In the United States, Washington D.C. is the 20th largest city in terms of population. Given that rank, it only accounts for 0.7 percent of American GDP. Things are somewhat similar in Australia where the capital Canberra in the federal ACT district trails Sydney and Melbourne by a considerable distance in population. In 2018, Canberra's contribution to GDP was just 2 percent.
In many of Asia's economic powerhouses, the effect of the capital is felt more strongly. For example, Seoul accounts for more than half of South Korean GDP while Tokyo's contribution in Japan is 33.3 percent. Because of their sheer size and high number of large cities, the capital effect was also felt less strongly in India and China where the capital regions stayed in the single digits as far as percent contributions to GDP go.

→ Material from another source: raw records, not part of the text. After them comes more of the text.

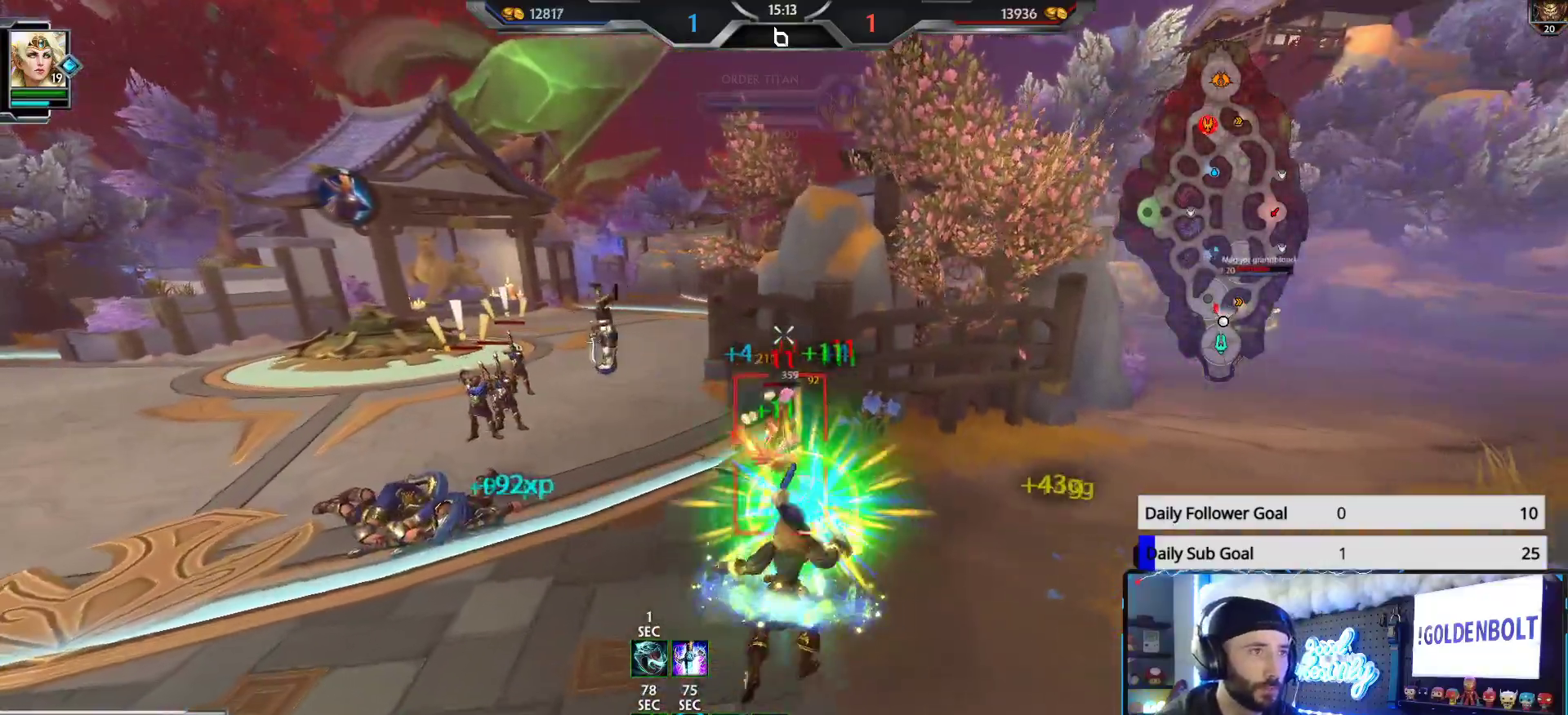
{"buttons": ["R2"], "left_stick": "down-right", "right_stick": "center", "events": [[50, "left_stick", "up-right"], [217, "left_stick", "up-left"], [350, "left_stick", "down-left"], [450, "left_stick", "down-right"]]}
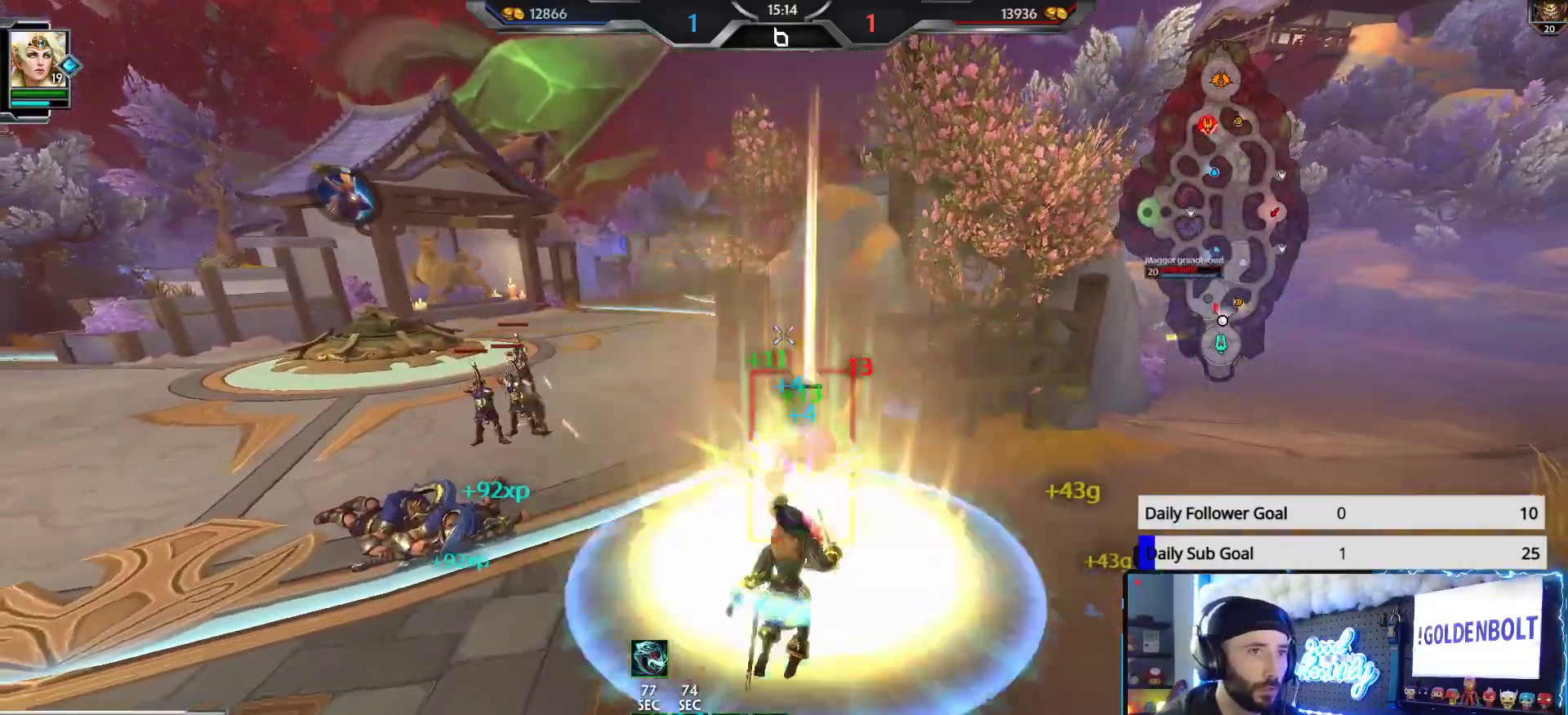
{"buttons": ["R2"], "left_stick": "up", "right_stick": "center", "events": [[17, "right_stick", "right"], [33, "left_stick", "up-right"], [133, "right_stick", "center"], [300, "left_stick", "up-left"], [483, "left_stick", "up"]]}
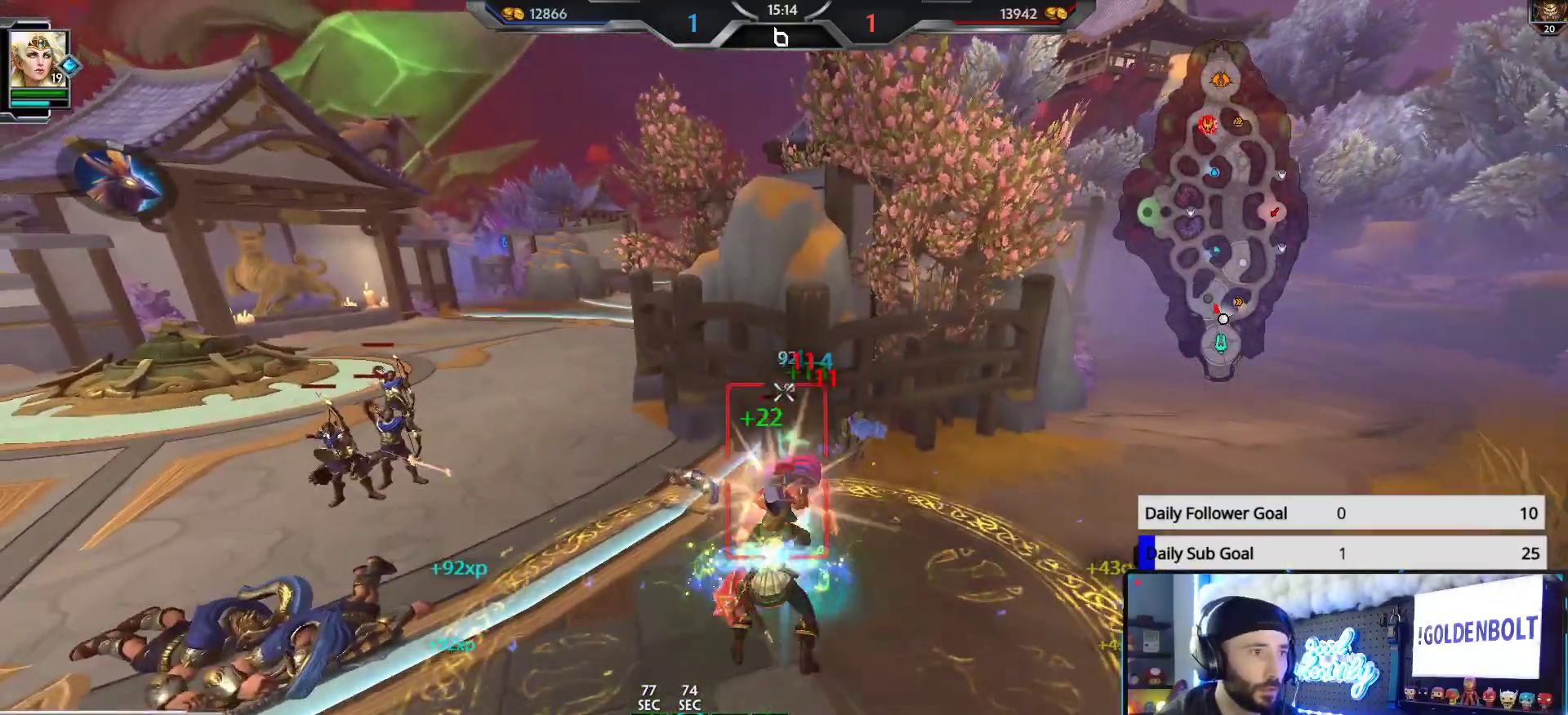
{"buttons": ["R2"], "left_stick": "up-left", "right_stick": "center", "events": [[167, "right_stick", "left"], [317, "right_stick", "center"], [467, "left_stick", "up-left"]]}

The capital is also crucial to many European economies with Athens a notable example. The Athens region accounted for 47.8 percent of Greek GDP in 2018. A notable exception on the continent is German capital Berlin with a 4.4 percent contribution, the reason for this being strong industrial regions in the country's central and southern regions. In 2016, a German think tank even calculated that the German per-capita GDP would increase if Berlin was excluded from the calculation.